_Consignes de travail_.
Imprimez sans aucune modification le passage du texte sur Rimbaud qui commence par « Les paupières de » et se poursuit jusqu'à « de l'esthétisme européen. ».

_Texte de l'exercice_.
Le monde d'Arthur Rimbaud existe parce qu’Arthur Rimbaud le voit. Non seulement l'œil écoute, mais l'œil crée ce qu'il regarde. Aujourd'hui Sylvain Tesson aimerait que nous convoquions la merveilleuse galerie d’images et de paysages qui ont inspiré Rimbaud pour composer ses enluminures !

L'esthétique rimbaldienne fait sa moisson dans le musée imaginaire occidental.
L'esthétique rimbaldienne fait sa moisson dans le musée imaginaire occidental. © Maxppp / Alexandre MARCHI

C'est la vieille idée que le réel est le résultat de sa représentation, que le poète ferme les yeux et tout disparaît, et tout se recrée.

Les paupières de Rimbaud lui servent parfois à tirer le rideau sur les horreurs du monde et à faire jaillir ses propres images. En témoignent, ces quelques vers d'enfance tirés de Rêver pour l'hiver. 

Tu fermeras l'œil pour ne point voir par la glace grimacer les ombres du soir, ces monstruosités hargneuses, populaces de démons noirs et de loups noirs.

En quelques milliers de vers, Arthur Rimbaud a constitué une sérigraphie d'images, comme s'il avait rassemblé tous les motifs, tous les ornements, les archétypes et les figures de l'esthétisme européen. 

Verlaine ne s'y trompait pas. Avant leur publication, il appela Les Illuminations, Painted Plates. 

Ces enluminures étaient des tableaux qui frappaient des portraits

Ces portraits, disait Le Monde. L'esthétique rimbaldienne fait sa moisson dans le musée imaginaire occidental. Elle emprunte aux camées raffinés, à la joaillerie orientale, au grotesque médiéval, à la tapisserie flamande, au Léviathan moderne, à l'auberge Brueghelienne, à la steppe, à l'étang, aux rêves symbolistes. Et elle mêle le tout au courant dégueulasse de l'égout fin de siècle. 

Sans qu'Arthur ne connut rien de ces peintres, sans même qu'ils ne fussent tous nés, on reconnaît dans ces chansons la douceur de Watteau, le ciel de Turner, l’étrangeté de Moreau, les plaies de Goya, les spectres d'Otto Dix, une fête flamande, un étang de Millet.

_Données fournies_.
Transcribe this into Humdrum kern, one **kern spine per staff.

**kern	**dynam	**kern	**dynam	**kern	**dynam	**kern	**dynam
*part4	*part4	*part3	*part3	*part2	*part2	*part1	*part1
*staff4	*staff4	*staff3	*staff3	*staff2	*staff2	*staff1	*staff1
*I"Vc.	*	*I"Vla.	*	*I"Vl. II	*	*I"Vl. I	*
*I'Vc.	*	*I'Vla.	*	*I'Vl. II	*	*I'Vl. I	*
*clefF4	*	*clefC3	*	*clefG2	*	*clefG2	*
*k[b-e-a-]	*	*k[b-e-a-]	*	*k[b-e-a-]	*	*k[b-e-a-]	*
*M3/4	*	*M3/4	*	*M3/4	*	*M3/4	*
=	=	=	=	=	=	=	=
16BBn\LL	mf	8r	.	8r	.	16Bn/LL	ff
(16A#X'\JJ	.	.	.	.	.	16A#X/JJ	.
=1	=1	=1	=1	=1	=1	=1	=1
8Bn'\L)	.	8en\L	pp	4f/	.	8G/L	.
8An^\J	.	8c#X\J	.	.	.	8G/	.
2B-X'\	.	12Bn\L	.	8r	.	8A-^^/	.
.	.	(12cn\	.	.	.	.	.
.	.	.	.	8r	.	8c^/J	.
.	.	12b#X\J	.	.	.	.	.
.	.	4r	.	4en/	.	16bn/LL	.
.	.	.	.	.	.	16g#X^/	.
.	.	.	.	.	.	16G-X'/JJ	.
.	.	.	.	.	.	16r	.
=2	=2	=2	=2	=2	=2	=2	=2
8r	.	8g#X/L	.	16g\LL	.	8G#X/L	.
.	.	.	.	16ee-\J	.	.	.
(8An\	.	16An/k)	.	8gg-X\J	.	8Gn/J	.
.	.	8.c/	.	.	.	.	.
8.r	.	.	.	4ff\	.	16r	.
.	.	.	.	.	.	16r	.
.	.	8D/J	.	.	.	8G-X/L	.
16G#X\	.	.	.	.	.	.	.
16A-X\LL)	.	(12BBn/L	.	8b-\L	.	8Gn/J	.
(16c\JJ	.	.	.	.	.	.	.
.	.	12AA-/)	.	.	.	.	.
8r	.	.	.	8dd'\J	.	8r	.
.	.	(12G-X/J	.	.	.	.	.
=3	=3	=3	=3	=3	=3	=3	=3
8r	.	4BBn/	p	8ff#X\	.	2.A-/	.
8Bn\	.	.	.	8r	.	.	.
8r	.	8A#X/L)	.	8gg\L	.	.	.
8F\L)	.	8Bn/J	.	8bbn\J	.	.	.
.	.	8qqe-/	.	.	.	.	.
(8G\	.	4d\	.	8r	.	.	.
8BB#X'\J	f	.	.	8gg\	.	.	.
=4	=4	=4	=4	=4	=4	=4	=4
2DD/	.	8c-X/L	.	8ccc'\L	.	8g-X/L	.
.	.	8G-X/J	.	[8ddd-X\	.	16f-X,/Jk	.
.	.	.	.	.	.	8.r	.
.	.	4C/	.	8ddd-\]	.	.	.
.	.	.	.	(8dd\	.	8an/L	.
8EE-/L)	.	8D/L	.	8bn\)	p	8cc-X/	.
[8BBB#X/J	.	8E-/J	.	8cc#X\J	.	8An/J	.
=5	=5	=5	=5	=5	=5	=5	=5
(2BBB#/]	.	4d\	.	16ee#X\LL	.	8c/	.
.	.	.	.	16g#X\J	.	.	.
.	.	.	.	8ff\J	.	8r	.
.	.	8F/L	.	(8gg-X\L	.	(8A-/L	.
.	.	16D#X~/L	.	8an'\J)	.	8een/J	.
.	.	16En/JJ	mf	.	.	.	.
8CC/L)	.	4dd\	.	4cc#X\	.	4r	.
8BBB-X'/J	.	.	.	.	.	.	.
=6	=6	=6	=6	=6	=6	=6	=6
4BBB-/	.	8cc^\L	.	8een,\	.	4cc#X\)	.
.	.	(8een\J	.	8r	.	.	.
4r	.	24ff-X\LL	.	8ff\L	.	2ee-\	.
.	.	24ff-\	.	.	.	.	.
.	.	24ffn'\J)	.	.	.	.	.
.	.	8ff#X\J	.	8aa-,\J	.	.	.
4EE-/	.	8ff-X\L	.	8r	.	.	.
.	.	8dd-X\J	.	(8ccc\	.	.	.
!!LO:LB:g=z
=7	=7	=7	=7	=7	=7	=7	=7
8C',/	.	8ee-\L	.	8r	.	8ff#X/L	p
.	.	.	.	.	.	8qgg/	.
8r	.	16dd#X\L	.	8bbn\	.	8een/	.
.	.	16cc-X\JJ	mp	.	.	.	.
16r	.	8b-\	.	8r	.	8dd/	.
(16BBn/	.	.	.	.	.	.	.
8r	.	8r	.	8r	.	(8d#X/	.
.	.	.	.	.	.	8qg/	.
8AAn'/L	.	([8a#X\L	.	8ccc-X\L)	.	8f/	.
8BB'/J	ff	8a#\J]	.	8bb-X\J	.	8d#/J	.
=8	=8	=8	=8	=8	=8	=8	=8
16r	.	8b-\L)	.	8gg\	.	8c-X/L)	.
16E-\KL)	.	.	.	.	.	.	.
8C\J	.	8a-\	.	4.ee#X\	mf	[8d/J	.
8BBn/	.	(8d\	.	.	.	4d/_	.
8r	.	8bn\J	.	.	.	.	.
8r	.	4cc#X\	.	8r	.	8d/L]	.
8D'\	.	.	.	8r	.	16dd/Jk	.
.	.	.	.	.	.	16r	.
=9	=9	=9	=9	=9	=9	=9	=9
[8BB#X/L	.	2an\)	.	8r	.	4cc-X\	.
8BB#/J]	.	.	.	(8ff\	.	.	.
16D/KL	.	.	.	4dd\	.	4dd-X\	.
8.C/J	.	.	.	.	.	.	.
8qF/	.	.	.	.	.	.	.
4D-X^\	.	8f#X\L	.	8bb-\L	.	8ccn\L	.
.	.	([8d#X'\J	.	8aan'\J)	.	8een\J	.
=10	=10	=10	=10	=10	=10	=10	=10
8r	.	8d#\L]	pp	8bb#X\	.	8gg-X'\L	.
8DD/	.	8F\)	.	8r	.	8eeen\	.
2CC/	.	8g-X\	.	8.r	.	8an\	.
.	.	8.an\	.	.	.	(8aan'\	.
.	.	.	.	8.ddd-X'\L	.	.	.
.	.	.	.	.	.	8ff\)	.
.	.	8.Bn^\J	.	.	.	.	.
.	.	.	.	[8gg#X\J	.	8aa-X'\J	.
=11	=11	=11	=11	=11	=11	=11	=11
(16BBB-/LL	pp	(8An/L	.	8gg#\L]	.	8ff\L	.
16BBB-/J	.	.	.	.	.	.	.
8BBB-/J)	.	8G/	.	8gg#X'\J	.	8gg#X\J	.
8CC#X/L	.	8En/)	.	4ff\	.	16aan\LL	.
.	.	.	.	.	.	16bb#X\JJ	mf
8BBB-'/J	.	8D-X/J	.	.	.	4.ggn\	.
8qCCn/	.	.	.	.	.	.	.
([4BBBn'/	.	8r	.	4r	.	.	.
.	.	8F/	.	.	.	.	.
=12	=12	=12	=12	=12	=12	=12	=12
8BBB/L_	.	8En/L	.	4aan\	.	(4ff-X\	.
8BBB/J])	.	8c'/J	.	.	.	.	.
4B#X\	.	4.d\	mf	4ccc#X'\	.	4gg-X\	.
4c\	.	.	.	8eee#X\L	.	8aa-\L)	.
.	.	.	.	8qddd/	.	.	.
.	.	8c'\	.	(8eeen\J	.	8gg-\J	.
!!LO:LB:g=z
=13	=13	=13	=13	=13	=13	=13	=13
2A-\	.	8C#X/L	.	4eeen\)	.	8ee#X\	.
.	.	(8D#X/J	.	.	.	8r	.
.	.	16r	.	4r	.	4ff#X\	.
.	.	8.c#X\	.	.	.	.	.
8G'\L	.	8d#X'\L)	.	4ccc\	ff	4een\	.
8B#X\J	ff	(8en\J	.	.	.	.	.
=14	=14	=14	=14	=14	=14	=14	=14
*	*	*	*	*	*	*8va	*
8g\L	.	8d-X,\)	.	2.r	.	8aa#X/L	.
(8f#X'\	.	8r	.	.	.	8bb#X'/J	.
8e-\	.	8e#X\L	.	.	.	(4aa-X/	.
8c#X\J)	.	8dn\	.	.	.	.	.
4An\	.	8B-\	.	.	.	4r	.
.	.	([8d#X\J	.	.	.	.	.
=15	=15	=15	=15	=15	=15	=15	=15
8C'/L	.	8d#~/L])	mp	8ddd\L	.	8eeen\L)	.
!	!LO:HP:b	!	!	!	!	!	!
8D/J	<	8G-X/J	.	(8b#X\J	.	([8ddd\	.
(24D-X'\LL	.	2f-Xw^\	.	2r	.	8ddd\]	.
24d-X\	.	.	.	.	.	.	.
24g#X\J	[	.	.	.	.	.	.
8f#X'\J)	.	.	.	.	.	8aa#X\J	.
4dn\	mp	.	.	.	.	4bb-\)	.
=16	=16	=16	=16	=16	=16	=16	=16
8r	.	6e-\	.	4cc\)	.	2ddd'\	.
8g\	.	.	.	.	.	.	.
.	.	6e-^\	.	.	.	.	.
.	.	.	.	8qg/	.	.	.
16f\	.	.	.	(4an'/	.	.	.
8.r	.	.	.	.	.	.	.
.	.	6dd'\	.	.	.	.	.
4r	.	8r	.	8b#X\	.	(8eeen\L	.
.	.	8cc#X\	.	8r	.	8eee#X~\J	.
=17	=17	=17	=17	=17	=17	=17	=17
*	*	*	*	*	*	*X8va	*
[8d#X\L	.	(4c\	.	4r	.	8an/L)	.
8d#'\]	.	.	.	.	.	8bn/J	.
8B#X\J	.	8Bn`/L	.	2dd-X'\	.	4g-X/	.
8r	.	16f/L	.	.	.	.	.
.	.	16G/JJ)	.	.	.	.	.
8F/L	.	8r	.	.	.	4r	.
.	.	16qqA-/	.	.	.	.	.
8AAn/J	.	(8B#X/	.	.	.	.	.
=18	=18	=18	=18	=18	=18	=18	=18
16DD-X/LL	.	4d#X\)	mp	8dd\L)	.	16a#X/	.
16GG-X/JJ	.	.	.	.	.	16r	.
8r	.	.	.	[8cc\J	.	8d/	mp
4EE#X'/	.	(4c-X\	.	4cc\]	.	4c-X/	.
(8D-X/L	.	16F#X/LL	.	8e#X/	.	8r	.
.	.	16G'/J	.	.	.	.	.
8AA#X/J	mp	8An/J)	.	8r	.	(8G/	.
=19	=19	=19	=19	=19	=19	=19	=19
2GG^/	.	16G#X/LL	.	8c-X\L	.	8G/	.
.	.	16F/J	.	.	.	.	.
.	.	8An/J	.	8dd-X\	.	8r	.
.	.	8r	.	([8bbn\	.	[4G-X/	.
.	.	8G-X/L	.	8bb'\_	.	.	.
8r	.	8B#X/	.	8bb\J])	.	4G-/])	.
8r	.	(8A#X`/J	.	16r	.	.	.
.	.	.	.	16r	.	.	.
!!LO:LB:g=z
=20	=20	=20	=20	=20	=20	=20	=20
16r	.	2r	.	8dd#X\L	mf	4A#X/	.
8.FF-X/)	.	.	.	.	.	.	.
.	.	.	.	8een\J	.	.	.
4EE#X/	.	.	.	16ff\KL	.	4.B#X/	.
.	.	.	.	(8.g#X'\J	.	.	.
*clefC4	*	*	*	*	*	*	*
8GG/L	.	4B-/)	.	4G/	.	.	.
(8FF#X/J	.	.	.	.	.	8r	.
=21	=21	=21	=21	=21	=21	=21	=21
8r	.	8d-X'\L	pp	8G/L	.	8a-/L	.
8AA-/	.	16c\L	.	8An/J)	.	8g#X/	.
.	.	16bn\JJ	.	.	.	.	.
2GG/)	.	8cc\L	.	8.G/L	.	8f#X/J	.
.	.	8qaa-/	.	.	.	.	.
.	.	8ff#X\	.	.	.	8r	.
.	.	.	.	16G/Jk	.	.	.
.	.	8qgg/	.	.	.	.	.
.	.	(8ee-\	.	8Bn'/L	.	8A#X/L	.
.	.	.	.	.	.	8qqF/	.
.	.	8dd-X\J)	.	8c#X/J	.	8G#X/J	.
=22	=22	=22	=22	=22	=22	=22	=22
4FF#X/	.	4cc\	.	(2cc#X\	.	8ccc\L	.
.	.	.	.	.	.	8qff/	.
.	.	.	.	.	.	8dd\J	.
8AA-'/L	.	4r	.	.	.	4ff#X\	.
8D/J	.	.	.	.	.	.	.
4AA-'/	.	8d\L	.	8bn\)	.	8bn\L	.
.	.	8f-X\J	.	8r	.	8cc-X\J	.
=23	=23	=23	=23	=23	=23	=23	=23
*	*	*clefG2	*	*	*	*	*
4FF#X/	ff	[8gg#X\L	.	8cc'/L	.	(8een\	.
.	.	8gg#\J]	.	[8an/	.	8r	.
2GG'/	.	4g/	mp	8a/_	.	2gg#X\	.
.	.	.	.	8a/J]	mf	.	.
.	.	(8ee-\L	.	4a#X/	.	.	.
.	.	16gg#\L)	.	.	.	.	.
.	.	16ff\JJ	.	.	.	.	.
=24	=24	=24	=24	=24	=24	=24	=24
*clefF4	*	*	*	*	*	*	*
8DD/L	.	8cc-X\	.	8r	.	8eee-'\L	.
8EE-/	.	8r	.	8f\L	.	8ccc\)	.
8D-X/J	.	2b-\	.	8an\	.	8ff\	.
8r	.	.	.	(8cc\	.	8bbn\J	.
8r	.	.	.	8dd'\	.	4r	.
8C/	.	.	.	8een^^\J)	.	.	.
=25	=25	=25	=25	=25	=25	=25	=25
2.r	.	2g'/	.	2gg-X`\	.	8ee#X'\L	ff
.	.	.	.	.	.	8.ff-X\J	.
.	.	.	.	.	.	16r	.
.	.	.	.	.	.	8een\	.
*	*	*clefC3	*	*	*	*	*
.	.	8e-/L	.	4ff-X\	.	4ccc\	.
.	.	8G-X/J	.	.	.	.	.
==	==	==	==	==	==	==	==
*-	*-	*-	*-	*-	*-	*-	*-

_Réponse_.
Les paupières de Rimbaud lui servent parfois à tirer le rideau sur les horreurs du monde et à faire jaillir ses propres images. En témoignent, ces quelques vers d'enfance tirés de Rêver pour l'hiver. 

Tu fermeras l'œil pour ne point voir par la glace grimacer les ombres du soir, ces monstruosités hargneuses, populaces de démons noirs et de loups noirs.

En quelques milliers de vers, Arthur Rimbaud a constitué une sérigraphie d'images, comme s'il avait rassemblé tous les motifs, tous les ornements, les archétypes et les figures de l'esthétisme européen.